🤖 AI Summary
How language models internally represent and retrieve factual knowledge about entities remains poorly understood. This work addresses this gap by identifying MLP neurons sensitive to specific entities through templated prompting and systematically validating their functional role across multiple language models using causal interventions, negative ablation, and controlled injection techniques. The study reveals the existence of sparse, causally manipulable “entity units”—individual neurons in early layers capable of supporting compact entity retrieval and enabling canonical resolution across languages and aliases. Experiments on 200 PopQA entities demonstrate that activating a single such neuron consistently recovers accurate predictions, significantly outperforming baseline methods, with particularly pronounced gains for popular entities.
📝 Abstract
Language models can answer many entity-centric factual questions, but it remains unclear which internal mechanisms are involved in this process. We study this question across multiple language models. We localize entity-selective MLP neurons using templated prompts about each entity, and then validate them with causal interventions on PopQA-based QA examples. On a curated set of 200 entities drawn from PopQA, localized neurons concentrate in early layers. Negative ablation produces entity-specific amnesia, while controlled injection at a placeholder token improves answer retrieval relative to mean-entity and wrong-cell controls.

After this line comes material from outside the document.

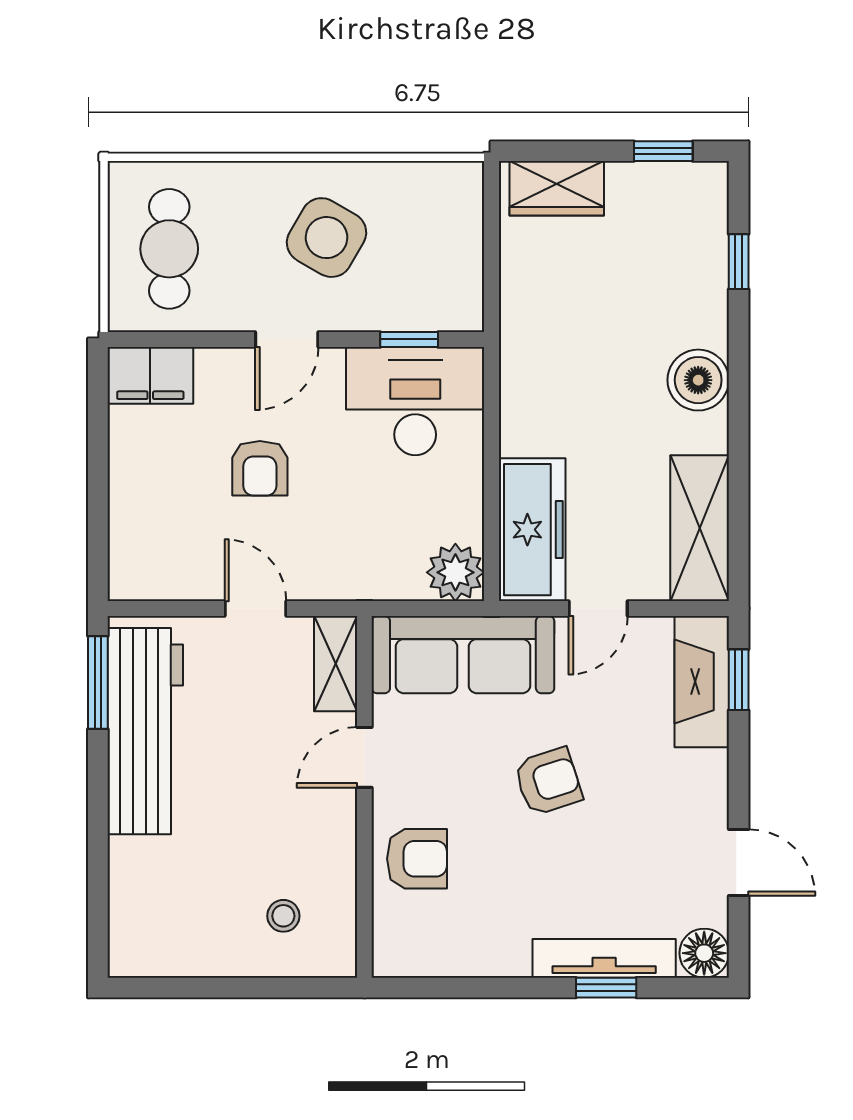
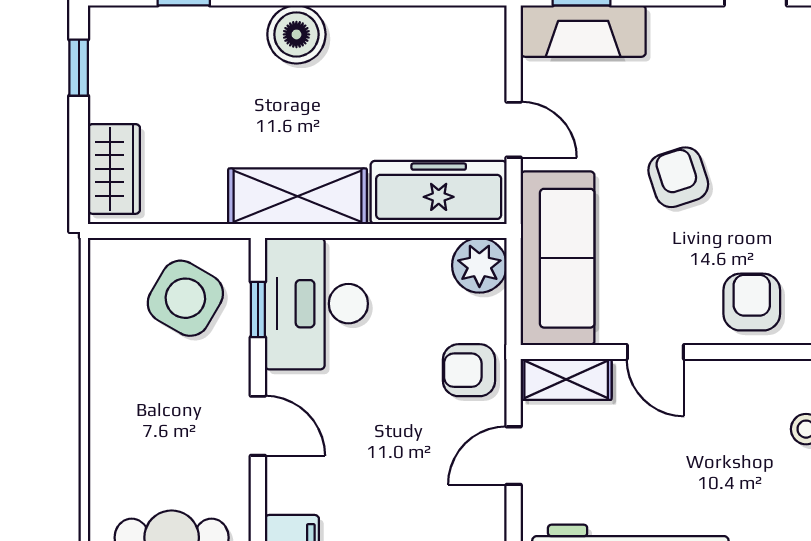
side table: (327, 238) -> (185, 298), moved
armchair: (260, 468) -> (469, 370), moved, turned 180
shelving: (700, 528) -> (298, 196), moved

For many entities, activating a single localized neuron is sufficient to recover entity-consistent predictions once the context is initialized, consistent with compact entity retrieval rather than purely gradual enrichment across depth. Robustness to aliases, acronyms, misspellings, and multilingual forms supports a canonicalization interpretation. The effect is strong but not universal: not every entity admits a reliable single-neuron handle, and coverage is higher for popular entities. Overall, these results identify sparse, causally actionable access points for analyzing and modulating entity-conditioned factual behavior.